Junge Menschen wollen Gesundheit als Schulfach

08.12.2021, Rolf Stuppardt, Welt der Krankenversicherung
Krankenversicherung, Politik & Wirtschaft, Kinder & Familie

84 Prozent der jungen Erwachsenen wünschen sich, dass Gesundheit als eigenes Fach in der Schule unterrichtet werden soll. Doch es fehlt die altersgerechte Vermittlung von Gesundheitsthemen und Prävention. Dies zeigt die Studie "Zukunft Gesundheit 2021" der Vivida BKK und der Stiftung „Die Gesundarbeiter“.  Die Mehrheit der jungen Erwachsenen fordert, dass die Grundlagen für ein gesundes Leben nicht nur privat, sondern auch in der Schule gelegt werden müssen. Vor fünf Jahren waren es mit 77 Prozent noch deutlich weniger, die sich das Unterrichtsfach "Gesundheit" wünschten. Seit Jahren wird in Deutschland über ein Unterrichtsfach Gesundheit diskutiert – ohne Ergebnis. "Bislang tauchen Gesundheitsthemen in den Lehrplänen nur sporadisch in bestimmten Klassenstufen auf, meist in Fächern wie Biologie oder Sport, es fehle eine konsequente, altersgerechte Beschäftigung mit dem Thema Gesundheit durch alle Jahrgangsstufen hindurch, so Dr. Tanja Katrin Hantke, Gesundheitsexpertin der Vivida BKK. Bislang informiert sich nicht einmal die Hälfte der Schüler und Schülerinnen vorbeugend über Gesundheitsthemen und Krankheiten, zeigt die Studie.
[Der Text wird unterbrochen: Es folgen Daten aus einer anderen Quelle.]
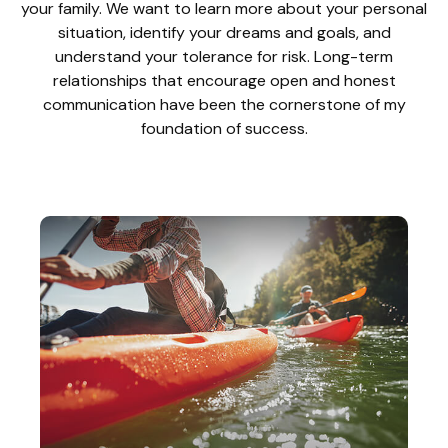
your family. We want to learn more about your personal
situation, identify your dreams and goals, and
understand your tolerance for risk. Long-term
relationships that encourage open and honest
communication have been the cornerstone of my
foundation of success.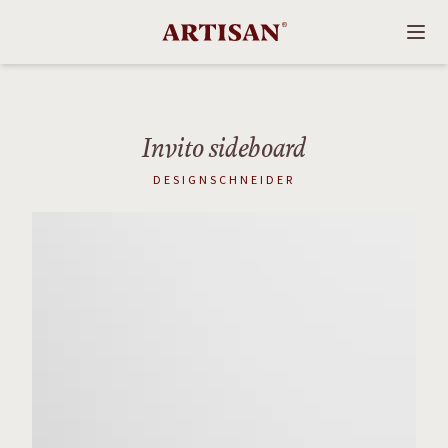
Invito sideboard
DESIGNSCHNEIDER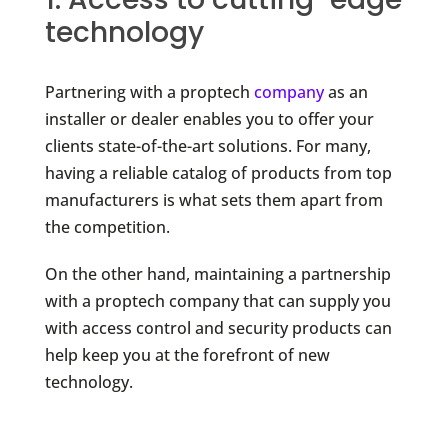
technology
Partnering with a proptech
company
as an
installer or dealer enables you to offer your
clients state-of-the-art solutions. For many,
having a reliable catalog of products from top
manufacturers is what sets them apart from
the competition.
On the other hand, maintaining a partnership
with a proptech company that can supply you
with access control and security products can
help keep you at the forefront of new
technology.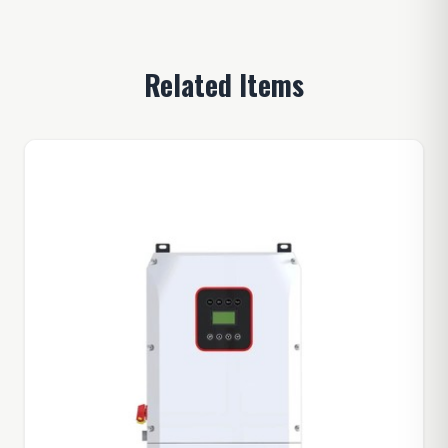
Related Items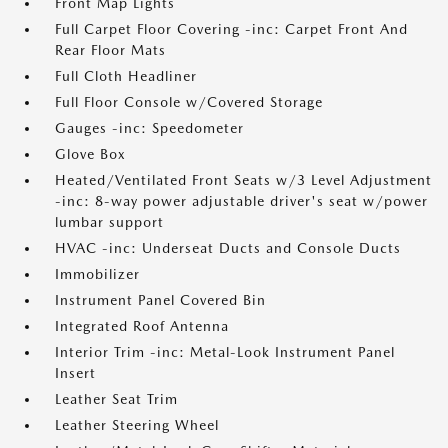
Front Map Lights
Full Carpet Floor Covering -inc: Carpet Front And
Rear Floor Mats
Full Cloth Headliner
Full Floor Console w/Covered Storage
Gauges -inc: Speedometer
Glove Box
Heated/Ventilated Front Seats w/3 Level Adjustment
-inc: 8-way power adjustable driver's seat w/power
lumbar support
HVAC -inc: Underseat Ducts and Console Ducts
Immobilizer
Instrument Panel Covered Bin
Integrated Roof Antenna
Interior Trim -inc: Metal-Look Instrument Panel
Insert
Leather Seat Trim
Leather Steering Wheel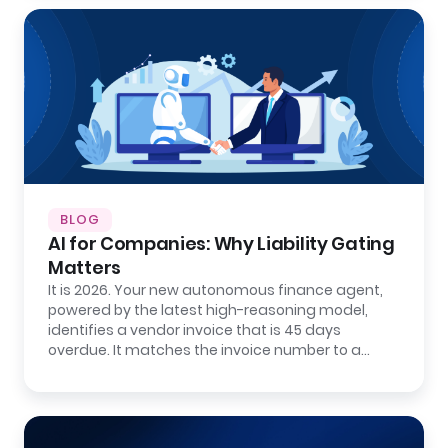
BLOG
AI for Companies: Why Liability Gating
Matters
It is 2026. Your new autonomous finance agent,
powered by the latest high-reasoning model,
identifies a vendor invoice that is 45 days
overdue. It matches the invoice number to a…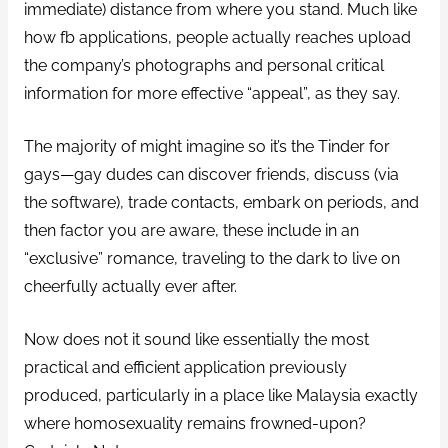
immediate) distance from where you stand. Much like
how fb applications, people actually reaches upload
the company’s photographs and personal critical
information for more effective “appeal”, as they say.
The majority of might imagine so it’s the Tinder for
gays—gay dudes can discover friends, discuss (via
the software), trade contacts, embark on periods, and
then factor you are aware, these include in an
“exclusive” romance, traveling to the dark to live on
cheerfully actually ever after.
Now does not it sound like essentially the most
practical and efficient application previously
produced, particularly in a place like Malaysia exactly
where homosexuality remains frowned-upon?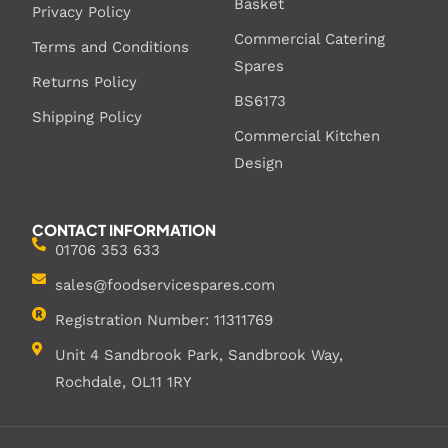
Basket
Privacy Policy
Commercial Catering
Terms and Conditions
Spares
Returns Policy
BS6173
Shipping Policy
Commercial Kitchen
Design
CONTACT INFORMATION
01706 353 633
sales@foodservicespares.com
Registration Number: 11311769
Unit 4 Sandbrook Park, Sandbrook Way,
Rochdale, OL11 1RY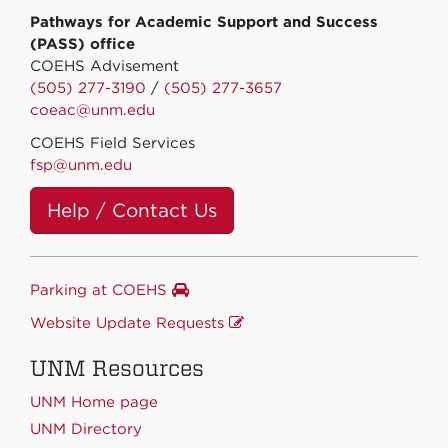
Pathways for Academic Support and Success
(PASS) office
COEHS Advisement
(505) 277-3190
/
(505) 277-3657
coeac@unm.edu
COEHS Field Services
fsp@unm.edu
Help / Contact Us
Parking at COEHS
Website Update Requests
UNM Resources
UNM Home page
UNM Directory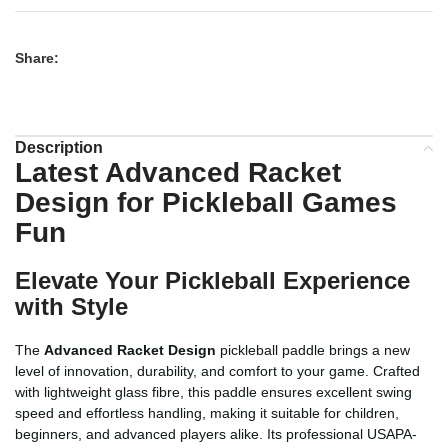
Share:
Description
Latest Advanced Racket
Design for Pickleball Games
Fun
Elevate Your Pickleball Experience
with Style
The
Advanced Racket Design
pickleball paddle brings a new
level of innovation, durability, and comfort to your game. Crafted
with lightweight glass fibre, this paddle ensures excellent swing
speed and effortless handling, making it suitable for children,
beginners, and advanced players alike. Its professional USAPA-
Für 76 Prozent von ihnen werden Gesundheitsthemen heute erst relevant, wenn sie Beschwerden haben oder bereits erkrankt sind. Zudem nutzen junge Erwachsene vor allem Google: Drei Viertel recherchieren online nach Gesundheitsthemen – und stehen mit den Suchergebnissen oft allein da.